O novo projeto acabou acendendo um debate que já vinha crescendo entre moradores e especialistas em turismo urbano. Para muita gente, Gramado deixou de ser apenas uma charmosa cidade da Serra Gaúcha e virou praticamente um grande cenário turístico permanente. A cidade continua limpa, organizada, bonita, segura e extremamente eficiente em receber visitantes. Cafés lotados, hotéis luxuosos, restaurantes temáticos, atrações instagramáveis e um calendário constante de eventos ajudaram a criar uma experiência turística muito forte. Mas ao mesmo tempo, os preços começaram a subir de forma acelerada, os imóveis ficaram mais caros, os aluguéis dispararam e o custo de vida passou a pesar para quem realmente vive na cidade.
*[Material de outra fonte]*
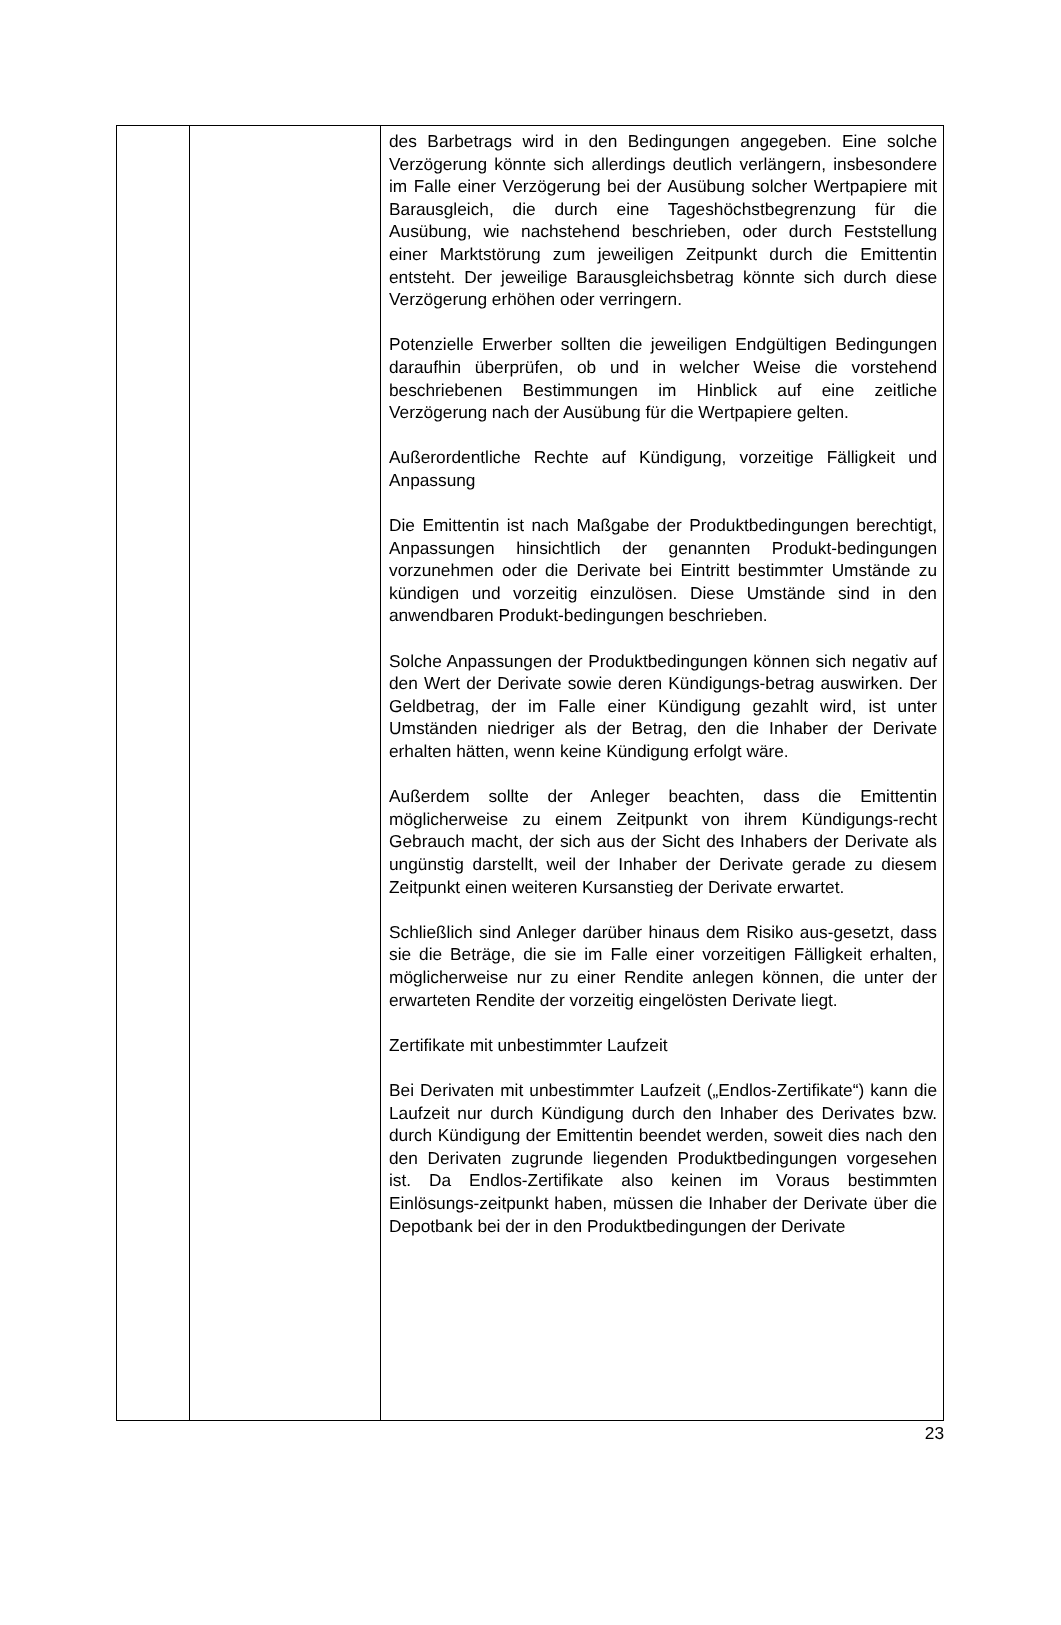| | | des Barbetrags wird in den Bedingungen angegeben. Eine solche Verzögerung könnte sich allerdings deutlich verlängern, insbesondere im Falle einer Verzögerung bei der Ausübung solcher Wertpapiere mit Barausgleich, die durch eine Tageshöchstbegrenzung für die Ausübung, wie nachstehend beschrieben, oder durch Feststellung einer Marktstörung zum jeweiligen Zeitpunkt durch die Emittentin entsteht. Der jeweilige Barausgleichsbetrag könnte sich durch diese Verzögerung erhöhen oder verringern. Potenzielle Erwerber sollten die jeweiligen Endgültigen Bedingungen daraufhin überprüfen, ob und in welcher Weise die vorstehend beschriebenen Bestimmungen im Hinblick auf eine zeitliche Verzögerung nach der Ausübung für die Wertpapiere gelten. Außerordentliche Rechte auf Kündigung, vorzeitige Fälligkeit und Anpassung Die Emittentin ist nach Maßgabe der Produktbedingungen berechtigt, Anpassungen hinsichtlich der genannten Produkt-bedingungen vorzunehmen oder die Derivate bei Eintritt bestimmter Umstände zu kündigen und vorzeitig einzulösen. Diese Umstände sind in den anwendbaren Produkt-bedingungen beschrieben. Solche Anpassungen der Produktbedingungen können sich negativ auf den Wert der Derivate sowie deren Kündigungs-betrag auswirken. Der Geldbetrag, der im Falle einer Kündigung gezahlt wird, ist unter Umständen niedriger als der Betrag, den die Inhaber der Derivate erhalten hätten, wenn keine Kündigung erfolgt wäre. Außerdem sollte der Anleger beachten, dass die Emittentin möglicherweise zu einem Zeitpunkt von ihrem Kündigungs-recht Gebrauch macht, der sich aus der Sicht des Inhabers der Derivate als ungünstig darstellt, weil der Inhaber der Derivate gerade zu diesem Zeitpunkt einen weiteren Kursanstieg der Derivate erwartet. Schließlich sind Anleger darüber hinaus dem Risiko aus-gesetzt, dass sie die Beträge, die sie im Falle einer vorzeitigen Fälligkeit erhalten, möglicherweise nur zu einer Rendite anlegen können, die unter der erwarteten Rendite der vorzeitig eingelösten Derivate liegt. Zertifikate mit unbestimmter Laufzeit Bei Derivaten mit unbestimmter Laufzeit („Endlos-Zertifikate“) kann die Laufzeit nur durch Kündigung durch den Inhaber des Derivates bzw. durch Kündigung der Emittentin beendet werden, soweit dies nach den den Derivaten zugrunde liegenden Produktbedingungen vorgesehen ist. Da Endlos-Zertifikate also keinen im Voraus bestimmten Einlösungs-zeitpunkt haben, müssen die Inhaber der Derivate über die Depotbank bei der in den Produktbedingungen der Derivate |
23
Uma parte importante desse fenômeno tem a ver com uma transformação profunda no comportamento do viajante moderno. As redes sociais criaram um tipo de turista que viaja, em grande medida, para mostrar que está viajando. O destino precisa ser instagramável. A experiência precisa render um story. E Gramado, com seus cenários fotogênicos, suas luzes, sua arquitetura europeia e seus eventos cinematográficos, encaixa perfeitamente nessa lógica. Isso atrai um volume crescente de visitantes, e o mercado, esperto, responde criando sempre uma novidade, uma atração nova, um evento diferente, para garantir que você nunca se sinta "já tendo visto tudo" e sempre tenha motivo para voltar. O resultado é um ciclo de demanda que não para de crescer e que pressiona preços, infraestrutura e, no fim, a própria vida dos moradores.
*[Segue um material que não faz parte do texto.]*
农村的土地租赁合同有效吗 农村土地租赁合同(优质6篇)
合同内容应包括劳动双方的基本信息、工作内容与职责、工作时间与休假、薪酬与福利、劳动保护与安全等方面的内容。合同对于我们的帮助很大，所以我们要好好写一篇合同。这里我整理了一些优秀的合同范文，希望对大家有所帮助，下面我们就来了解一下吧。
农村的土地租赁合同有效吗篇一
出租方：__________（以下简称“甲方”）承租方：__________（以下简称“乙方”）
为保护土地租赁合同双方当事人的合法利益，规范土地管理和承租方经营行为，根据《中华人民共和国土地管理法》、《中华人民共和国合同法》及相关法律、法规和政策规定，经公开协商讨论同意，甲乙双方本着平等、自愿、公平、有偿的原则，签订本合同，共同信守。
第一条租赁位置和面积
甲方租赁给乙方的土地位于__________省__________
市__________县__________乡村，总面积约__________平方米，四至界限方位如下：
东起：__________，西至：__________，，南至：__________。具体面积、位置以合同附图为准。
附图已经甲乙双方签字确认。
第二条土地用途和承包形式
Esse é um fenômeno que já acontece em destinos turísticos famosos do mundo inteiro. Cidades como Barcelona, Veneza, Paris e Dubrovnik enfrentam discussões semelhantes há anos. O turismo traz riqueza, gera empregos e movimenta a economia, mas quando não existe um equilíbrio urbano, o morador começa a sentir que a cidade passa a funcionar mais para quem visita do que para quem vive nela diariamente. Em Gramado, moradores relatam trânsito constante, superlotação em diferentes épocas do ano e uma sensação de perda gradual da tranquilidade que sempre marcou a cidade.
E é justamente nesse ponto que o novo projeto urbano chama atenção. A criação dessa nova centralidade parece ser um reconhecimento indireto de que a cidade atual chegou perto do seu limite de expansão e precisa reorganizar seu crescimento. A prefeitura tenta preparar Gramado para o futuro, distribuindo melhor moradia, mobilidade e serviços públicos. A ideia, do ponto de vista urbanístico, faz sentido. O desafio será garantir que esse crescimento não gere ainda mais especulação imobiliária e continue afastando moradores para regiões cada vez mais distantes.
Como turismólogo, vejo Gramado como um dos maiores exemplos de planejamento turístico do Brasil. O trabalho realizado ao longo dos anos foi extremamente inteligente e transformou uma cidade da Serra Gaúcha em referência nacional de turismo. Mas quando olho para trás e comparo o que vi quase duas décadas atrás com o que Gramado é hoje, fico com uma pergunta que vai além da urbanística: estamos criando cidades para viver ou para consumir? Porque quando um lugar se torna tão desejado, tão disputado, tão "perfeito para postar", ele corre o risco de se tornar impraticável para quem simplesmente quer chamá-lo de casa. Talvez o maior desafio de Gramado comece agora: encontrar um equilíbrio entre continuar encantando turistas sem deixar de ser uma cidade confortável, acessível e funcional para os próprios gramadenses. Porque o verdadeiro sucesso turístico não deve ser medido apenas pela quantidade de visitantes, mas também pela qualidade de vida de quem chama aquele destino de casa.